DATA PROVIDED →
+ + +

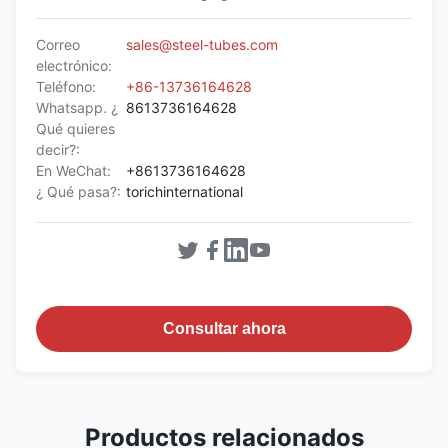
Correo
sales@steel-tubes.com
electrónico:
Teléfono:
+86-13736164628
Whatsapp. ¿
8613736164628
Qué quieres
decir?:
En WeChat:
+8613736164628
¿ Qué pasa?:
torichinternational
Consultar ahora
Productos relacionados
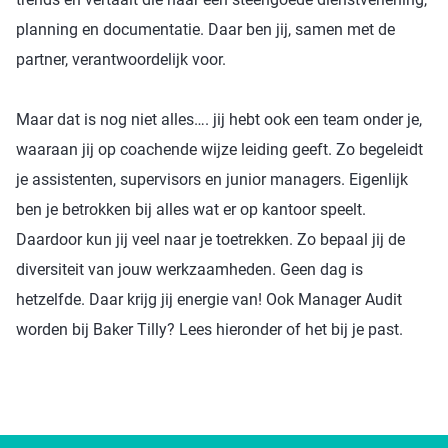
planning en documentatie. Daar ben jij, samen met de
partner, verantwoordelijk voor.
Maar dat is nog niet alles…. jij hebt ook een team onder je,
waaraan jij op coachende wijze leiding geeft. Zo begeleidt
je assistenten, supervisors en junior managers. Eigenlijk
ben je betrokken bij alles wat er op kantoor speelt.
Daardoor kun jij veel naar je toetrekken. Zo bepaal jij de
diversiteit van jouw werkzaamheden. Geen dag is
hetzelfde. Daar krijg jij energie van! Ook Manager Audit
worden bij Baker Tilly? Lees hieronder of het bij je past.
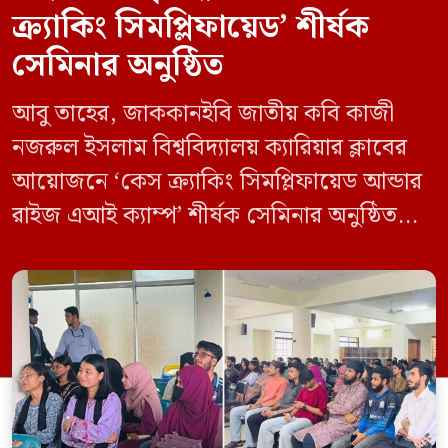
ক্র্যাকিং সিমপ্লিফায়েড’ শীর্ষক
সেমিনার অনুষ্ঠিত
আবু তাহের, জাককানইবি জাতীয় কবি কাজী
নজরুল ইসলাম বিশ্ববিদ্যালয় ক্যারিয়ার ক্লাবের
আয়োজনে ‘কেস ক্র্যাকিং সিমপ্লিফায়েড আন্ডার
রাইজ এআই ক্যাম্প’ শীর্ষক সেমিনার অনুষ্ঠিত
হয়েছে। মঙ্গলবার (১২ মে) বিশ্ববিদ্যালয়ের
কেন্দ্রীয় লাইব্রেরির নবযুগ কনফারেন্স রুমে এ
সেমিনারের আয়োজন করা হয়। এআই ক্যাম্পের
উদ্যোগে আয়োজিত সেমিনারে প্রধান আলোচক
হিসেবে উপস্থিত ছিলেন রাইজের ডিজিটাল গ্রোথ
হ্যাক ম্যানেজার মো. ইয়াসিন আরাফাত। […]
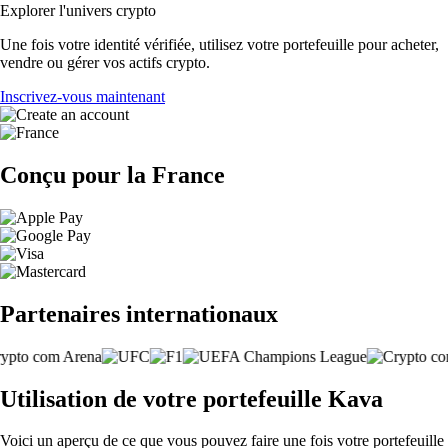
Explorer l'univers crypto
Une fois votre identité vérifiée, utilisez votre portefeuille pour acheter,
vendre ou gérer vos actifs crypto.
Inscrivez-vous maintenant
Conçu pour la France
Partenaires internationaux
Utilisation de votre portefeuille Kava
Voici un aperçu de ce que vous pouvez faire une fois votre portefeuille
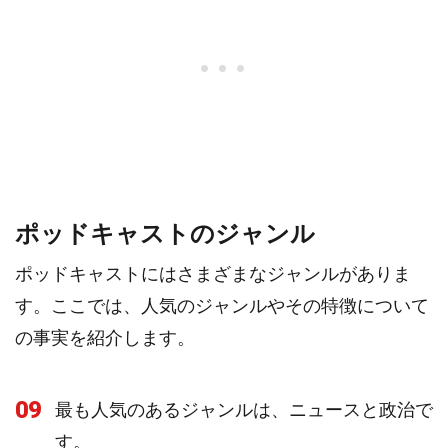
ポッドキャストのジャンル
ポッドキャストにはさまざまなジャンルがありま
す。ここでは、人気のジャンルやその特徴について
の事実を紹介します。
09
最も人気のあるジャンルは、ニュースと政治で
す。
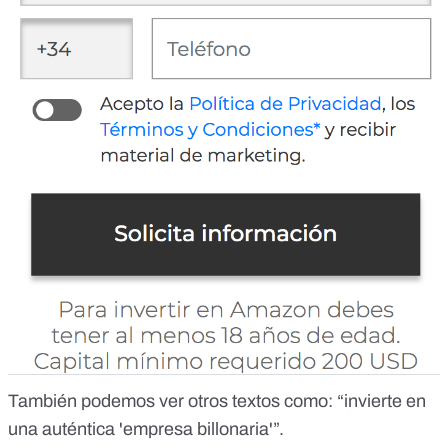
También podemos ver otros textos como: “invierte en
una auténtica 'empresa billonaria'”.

+ + +

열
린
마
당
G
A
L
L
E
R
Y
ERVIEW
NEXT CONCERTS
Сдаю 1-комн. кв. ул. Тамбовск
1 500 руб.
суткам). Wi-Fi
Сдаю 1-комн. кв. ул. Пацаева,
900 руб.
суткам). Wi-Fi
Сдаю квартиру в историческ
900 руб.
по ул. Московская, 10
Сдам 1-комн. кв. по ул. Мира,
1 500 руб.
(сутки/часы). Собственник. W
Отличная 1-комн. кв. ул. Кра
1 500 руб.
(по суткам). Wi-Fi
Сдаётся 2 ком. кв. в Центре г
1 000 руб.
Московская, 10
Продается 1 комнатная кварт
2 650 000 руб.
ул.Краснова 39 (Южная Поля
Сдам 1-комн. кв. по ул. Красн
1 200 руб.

+ + +

ACTIVITY → Return the lines above from the one with "Partenaires internationaux" through the one with "una auténtica 'empresa", verbatim and nothing else. Omit every picture.

OUTPUT OF THE EXERCISE →
Partenaires internationaux
Utilisation de votre portefeuille Kava
Voici un aperçu de ce que vous pouvez faire une fois votre portefeuille
ポッドキャストのジャンル
ポッドキャストにはさまざまなジャンルがありま
す。ここでは、人気のジャンルやその特徴について
の事実を紹介します。
09
最も人気のあるジャンルは、ニュースと政治で
す。
También podemos ver otros textos como: “invierte en
una auténtica 'empresa billonaria'”.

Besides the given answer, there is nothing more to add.